The tireless Chip Mosher at Boom Studios continues to shower CSBG with good stuff. Most recently he sent along 2 Guns, which apparently has been prey to scheduling issues that Chip swears are behind them.



Mr. Burgas talked about this a couple of days ago and I'll try not to go over the same ground too much, but I have to say that I am coming to it cold and that makes quite a difference. Chip kindly provided the first two issues along with the third so I was able to read them all at once, and I enjoyed them a lot. Steven Grant knows how to do hard-boiled crime and the art from Mat Santolouco is just as cool and expressive as it was on Cover Girl. Also, I have to differ with our other Greg a little in that I didn't notice any padding; I was struck by how dense the storytelling was, to be honest, especially in the first issue.

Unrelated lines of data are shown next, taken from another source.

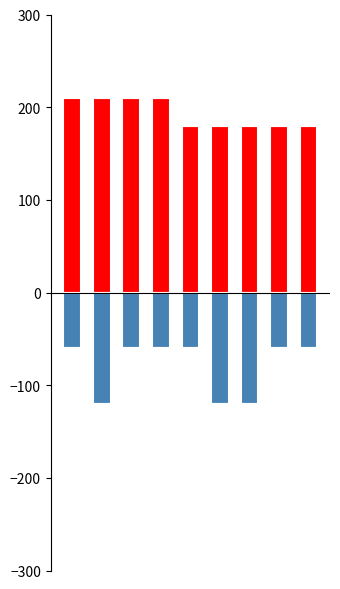

What is the maximum value shown in the chart?

210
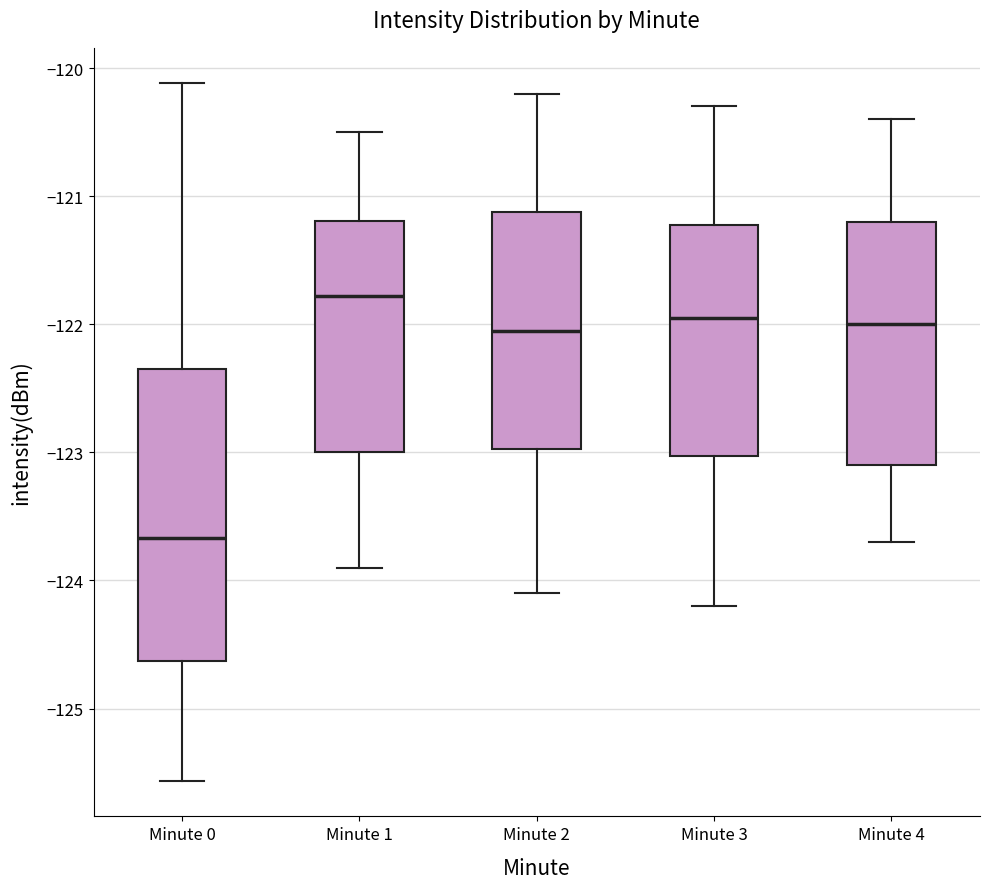

Reading left to right, transcribe this box plot: for each box, give where its median line is, the range the box spans, and where its two whiskers end, as read against the y-axis. The values are not printed on the chart, so give them approximately, as read against the axis.

Minute 0: median -123.7, box -124.6 to -122.3, whiskers -125.6 to -120.1
Minute 1: median -121.8, box -123.0 to -121.2, whiskers -123.9 to -120.5
Minute 2: median -122.0, box -123.0 to -121.1, whiskers -124.1 to -120.2
Minute 3: median -121.9, box -123.0 to -121.2, whiskers -124.2 to -120.3
Minute 4: median -122.0, box -123.1 to -121.2, whiskers -123.7 to -120.4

I do still think that this is something that will work a lot better in the trade paperback format and I hope it's going to get one. What I'm noticing about the Boom! output that I've seen is that the action/crime/caper stuff -- 2 Guns, Potter's Field, Cover Girl, Left On Mission -- absolutely rocks my socks. Their other books aren't nearly as fun for me. I wonder if there isn't a bigger audience for that; there are a lot of us that occupy the middle ground between superhero fanboy and indie snob who would welcome more of this sort of contemporary action thriller, if we knew it was there.

The trouble is that I am afraid Boom! is stuck in this specialty-comics-shop ghetto that caters primarily to superhero fans. Non-costume crime comics usually founder in that market, especially when they are shackled to this ludicrous system that insists everything be presented in overpriced 22-page installments and sell well in that format before it gets put in a book. I hope they can hang in there long enough to find the audience they deserve. The audience that loves movies like Casino Royale and Die Hard and Ronin would get a huge kick out of the crime comics Boom! is doing. If they can figure out how to put their comics in front of those people and persuade them to check the books out, they'll be golden.

*

And that's that. A cross-section of the deep-discounted loot that arrived in the mail the last couple of weeks. I didn't even get to all of it -- there were the Gladstone Dick Tracy reprints and the Fran Striker Lone Ranger book and the Kandor and El Cazador collections...

....agh. Somebody stop me. I'm out of control!